§ **EXERCISE DESCRIPTION**: Where the records below show a line containing "The project expected", start copying; end with the line containing "unimed@uni-med.net | www.uni-med.net", and copy it too.

[AVAILABLE DATA — start]

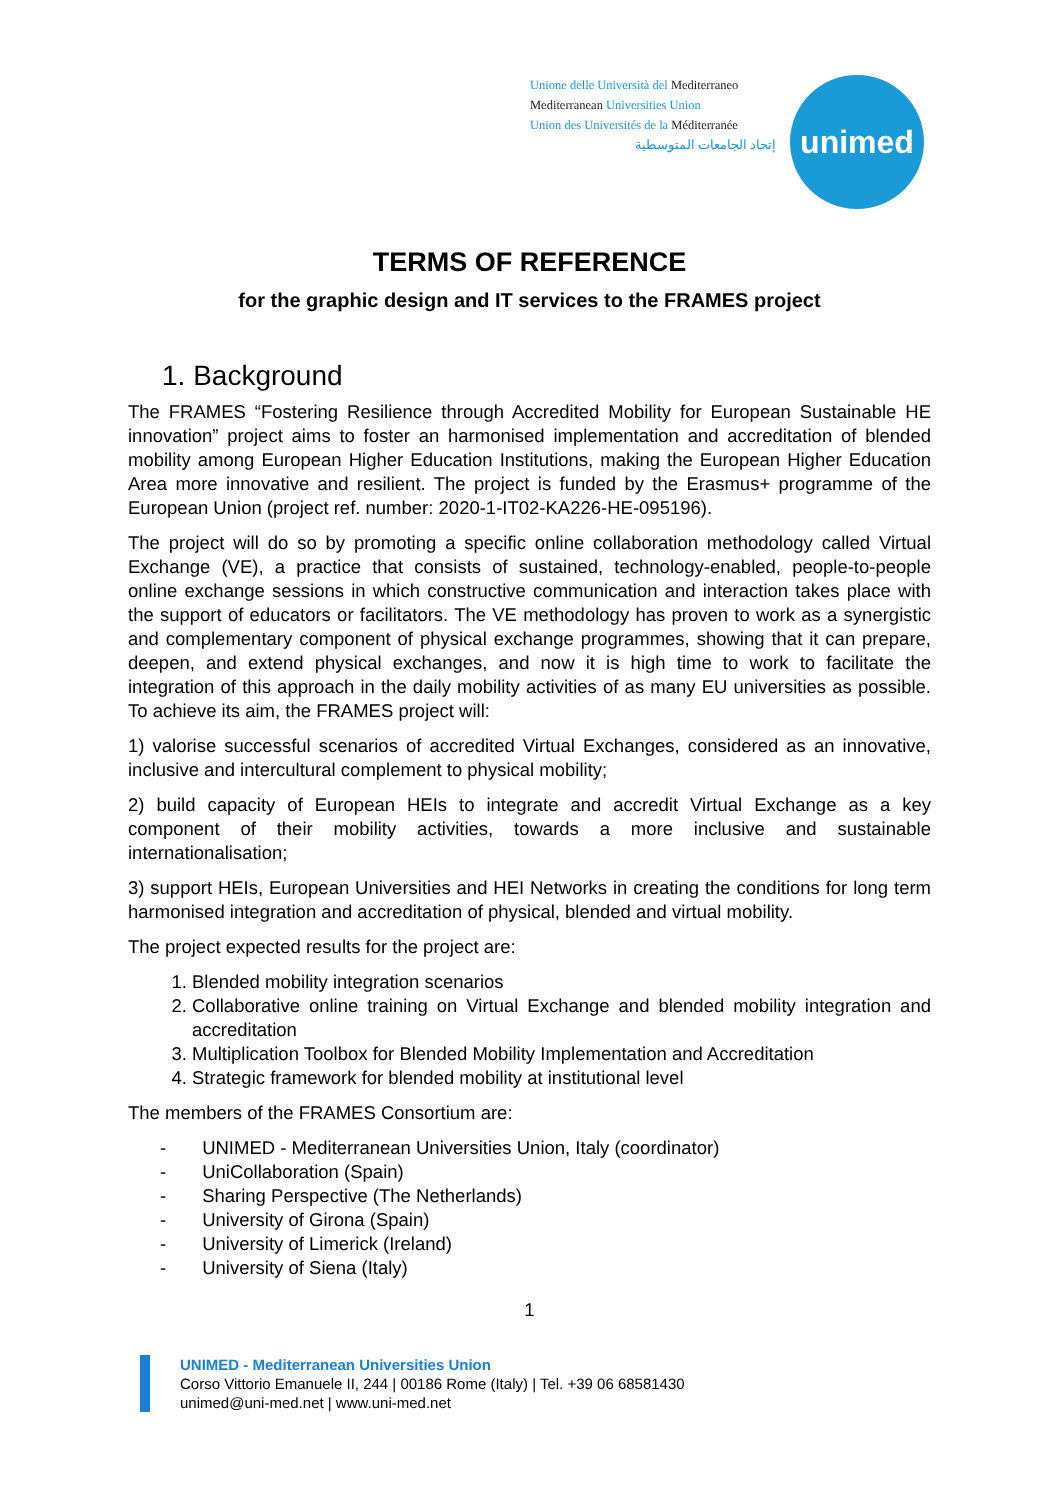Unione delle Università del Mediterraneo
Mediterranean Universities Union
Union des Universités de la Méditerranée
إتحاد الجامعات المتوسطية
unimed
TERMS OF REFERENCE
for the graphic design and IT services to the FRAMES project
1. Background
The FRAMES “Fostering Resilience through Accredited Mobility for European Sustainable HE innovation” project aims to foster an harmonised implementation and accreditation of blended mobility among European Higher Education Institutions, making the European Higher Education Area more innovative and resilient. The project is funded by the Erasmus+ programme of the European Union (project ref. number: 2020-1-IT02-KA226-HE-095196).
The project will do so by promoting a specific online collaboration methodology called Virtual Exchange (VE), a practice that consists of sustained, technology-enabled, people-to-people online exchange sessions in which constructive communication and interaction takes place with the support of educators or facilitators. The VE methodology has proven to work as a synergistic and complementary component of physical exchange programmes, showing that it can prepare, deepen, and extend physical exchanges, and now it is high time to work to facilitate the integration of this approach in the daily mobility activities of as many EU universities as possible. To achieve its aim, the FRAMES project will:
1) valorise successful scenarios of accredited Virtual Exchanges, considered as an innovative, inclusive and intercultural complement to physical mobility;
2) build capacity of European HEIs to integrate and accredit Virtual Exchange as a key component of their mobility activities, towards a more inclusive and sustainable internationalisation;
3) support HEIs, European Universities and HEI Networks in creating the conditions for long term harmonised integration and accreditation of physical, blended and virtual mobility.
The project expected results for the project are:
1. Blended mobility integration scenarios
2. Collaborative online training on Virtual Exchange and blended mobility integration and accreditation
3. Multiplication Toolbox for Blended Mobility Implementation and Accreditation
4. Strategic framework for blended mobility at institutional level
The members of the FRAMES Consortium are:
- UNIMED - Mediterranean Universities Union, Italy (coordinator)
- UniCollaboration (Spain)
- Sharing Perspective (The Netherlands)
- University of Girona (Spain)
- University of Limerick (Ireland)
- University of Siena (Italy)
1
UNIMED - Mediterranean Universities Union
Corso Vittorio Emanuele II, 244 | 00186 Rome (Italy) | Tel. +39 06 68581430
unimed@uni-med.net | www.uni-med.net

[AVAILABLE DATA — finish]
[AVAILABLE DATA — start]

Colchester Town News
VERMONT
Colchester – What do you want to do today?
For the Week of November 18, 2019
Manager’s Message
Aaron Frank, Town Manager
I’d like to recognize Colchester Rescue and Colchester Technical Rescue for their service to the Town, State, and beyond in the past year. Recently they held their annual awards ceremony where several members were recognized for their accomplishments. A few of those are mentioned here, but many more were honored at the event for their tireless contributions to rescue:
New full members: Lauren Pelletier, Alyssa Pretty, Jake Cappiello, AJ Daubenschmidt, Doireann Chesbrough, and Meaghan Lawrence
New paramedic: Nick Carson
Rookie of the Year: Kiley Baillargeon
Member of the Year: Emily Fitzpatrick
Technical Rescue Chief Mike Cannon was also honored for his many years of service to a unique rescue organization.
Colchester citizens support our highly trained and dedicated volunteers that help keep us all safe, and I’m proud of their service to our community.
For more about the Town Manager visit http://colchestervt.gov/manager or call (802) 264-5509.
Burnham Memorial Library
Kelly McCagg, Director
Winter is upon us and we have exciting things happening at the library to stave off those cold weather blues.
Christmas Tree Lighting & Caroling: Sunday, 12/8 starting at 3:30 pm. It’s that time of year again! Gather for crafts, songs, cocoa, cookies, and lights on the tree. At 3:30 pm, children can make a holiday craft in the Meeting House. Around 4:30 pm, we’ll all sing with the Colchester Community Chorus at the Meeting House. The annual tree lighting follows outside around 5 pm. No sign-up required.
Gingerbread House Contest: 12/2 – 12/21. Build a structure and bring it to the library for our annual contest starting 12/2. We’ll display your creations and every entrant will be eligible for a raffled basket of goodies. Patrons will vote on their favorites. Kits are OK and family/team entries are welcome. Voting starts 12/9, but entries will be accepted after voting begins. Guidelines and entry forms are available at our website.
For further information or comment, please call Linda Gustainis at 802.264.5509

[AVAILABLE DATA — finish]
[AVAILABLE DATA — start]

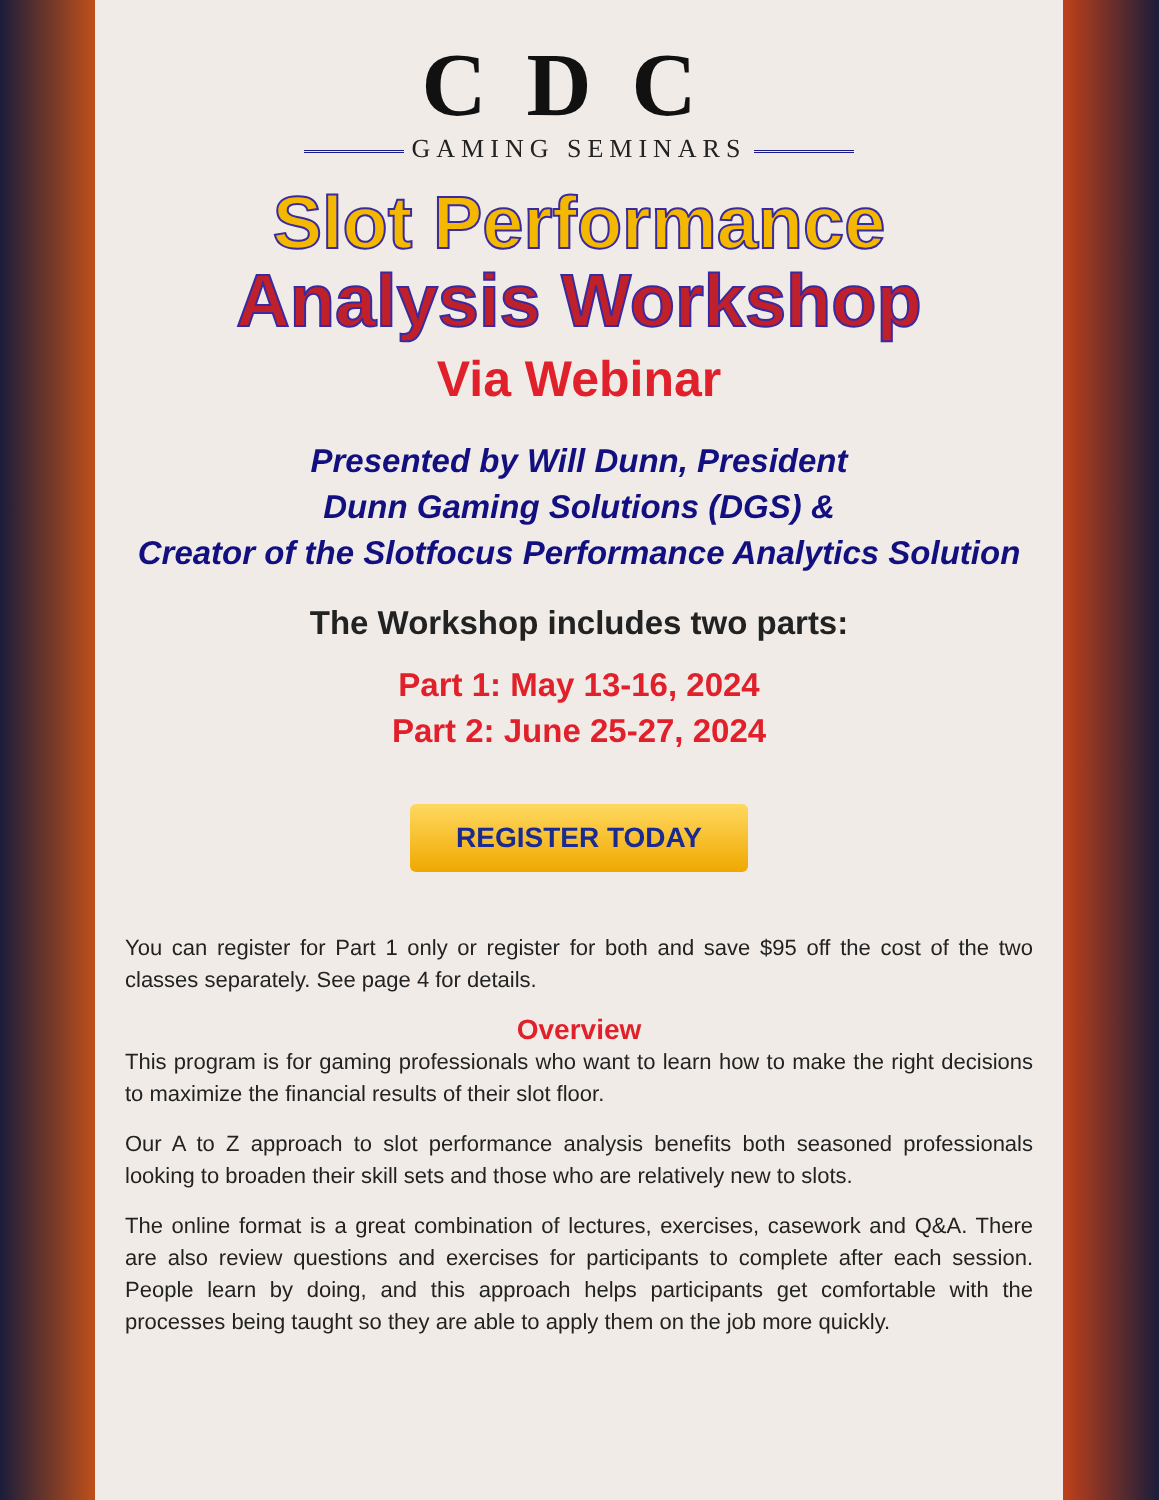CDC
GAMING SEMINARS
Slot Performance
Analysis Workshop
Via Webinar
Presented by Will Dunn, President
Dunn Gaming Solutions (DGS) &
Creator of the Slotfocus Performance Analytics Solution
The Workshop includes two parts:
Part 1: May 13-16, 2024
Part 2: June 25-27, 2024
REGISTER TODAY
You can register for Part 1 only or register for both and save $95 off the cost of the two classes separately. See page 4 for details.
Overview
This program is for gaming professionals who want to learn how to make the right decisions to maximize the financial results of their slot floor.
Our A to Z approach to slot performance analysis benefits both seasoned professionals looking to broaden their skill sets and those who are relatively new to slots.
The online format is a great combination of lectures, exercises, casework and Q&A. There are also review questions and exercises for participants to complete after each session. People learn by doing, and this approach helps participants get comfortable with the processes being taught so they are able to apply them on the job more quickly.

[AVAILABLE DATA — finish]

§ **TASK SOLUTION**:
The project expected results for the project are:
1. Blended mobility integration scenarios
2. Collaborative online training on Virtual Exchange and blended mobility integration and accreditation
3. Multiplication Toolbox for Blended Mobility Implementation and Accreditation
4. Strategic framework for blended mobility at institutional level
The members of the FRAMES Consortium are:
- UNIMED - Mediterranean Universities Union, Italy (coordinator)
- UniCollaboration (Spain)
- Sharing Perspective (The Netherlands)
- University of Girona (Spain)
- University of Limerick (Ireland)
- University of Siena (Italy)
1
UNIMED - Mediterranean Universities Union
Corso Vittorio Emanuele II, 244 | 00186 Rome (Italy) | Tel. +39 06 68581430
unimed@uni-med.net | www.uni-med.net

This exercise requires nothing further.